Скромность и серьёзность исследования — это требование является общим для новой инструкции и для указа о цензуре, однако инструкция считает столь же недостаточной благопристойность изложения, как и истинность содержания. Главным критерием для неё становится тенденция — более того, это её основная мысль, между тем как в указе нельзя найти даже слова «тенденция». В чём эта тенденция заключается, — об этом ничего не говорит и новая инструкция. Но какое значение она придаёт тенденции, покажет следующее место:
«При этом непременно предполагается, что тенденция соображений, высказанных относительно мероприятий правительства, не является враждебной и злонамеренной, а доброжелательной; и от цензора требуются добрая воля и понимание, дабы он умел отличить одно от другого. В соответствии с этим цензоры должны также обращать особенное внимание на форму и на тон предназначаемых для печати сочинений и не разрешать их печатание, если вследствие страстности, резкости и претенциозности их тенденция является вредной».
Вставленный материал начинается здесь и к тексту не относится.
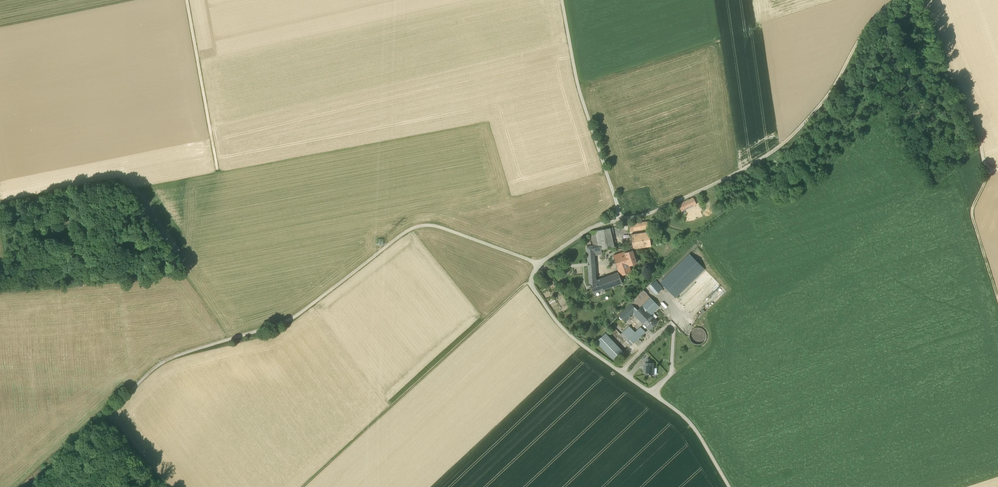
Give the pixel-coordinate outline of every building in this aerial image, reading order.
[(678,205),(681,211),(696,204),(693,198),(678,205)] [(610,228),(597,231),(600,244),(601,250),(614,248),(611,234),(610,229),(610,228)] [(590,232),(593,246),(600,244),(597,231),(590,232)] [(632,245),(633,249),(651,246),(649,232),(641,234),(641,232),(637,233),(637,234),(630,235),(632,245)] [(601,250),(600,244),(593,246),(587,247),(588,263),(594,263),(594,256),(594,255),(593,255),(593,252),(601,250)] [(613,256),(620,277),(631,273),(629,266),(637,263),(632,251),(626,252),(625,253),(622,253),(613,256)] [(661,283),(675,297),(676,297),(704,269),(690,254),(661,283)] [(595,281),(594,266),(588,267),(589,283),(593,294),(622,283),(618,273),(595,281)] [(649,286),(656,294),(662,289),(655,281),(649,286)] [(630,303),(631,304),(619,316),(625,322),(634,314),(643,323),(651,315),(659,307),(650,298),(643,291),(630,303)] [(643,323),(650,329),(657,322),(651,315),(643,323)] [(645,332),(642,329),(640,327),(635,332),(629,326),(625,330),(620,334),(628,342),(631,346),(645,332)] [(706,336),(706,335),(706,333),(705,332),(704,330),(703,329),(701,329),(700,328),(698,328),(697,328),(695,328),(693,329),(692,330),(691,331),(690,332),(690,334),(689,335),(689,337),(690,339),(690,340),(691,342),(692,343),(693,344),(695,344),(697,345),(698,345),(700,345),(701,344),(703,343),(704,342),(705,341),(706,339),(706,338),(706,336)] [(597,342),(615,361),(624,353),(605,334),(597,342)] [(645,374),(653,374),(653,363),(650,363),(645,363),(645,366),(644,366),(644,369),(645,369),(645,374)]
Писатель, таким образом, становится жертвой самого ужасного терроризма, подвергается юрисдикции подозрения. Законы против тенденции, законы, не дающие объективных норм, являются террористическими законами, вроде тех, какие изобрела крайняя государственная необходимость при Робеспьере и испорченность государства при римских императорах. Законы, которые делают главным критерием не действия как таковые, а образ мыслей действующего лица, — это не что иное, как позитивные санкции беззакония. Лучше стричь бороды у всех и каждого, — как это делал всем известный русский царь при помощи состоявших у него на службе казаков, — чем делать критерием для этого те убеждения, в силу которых я ношу бороду.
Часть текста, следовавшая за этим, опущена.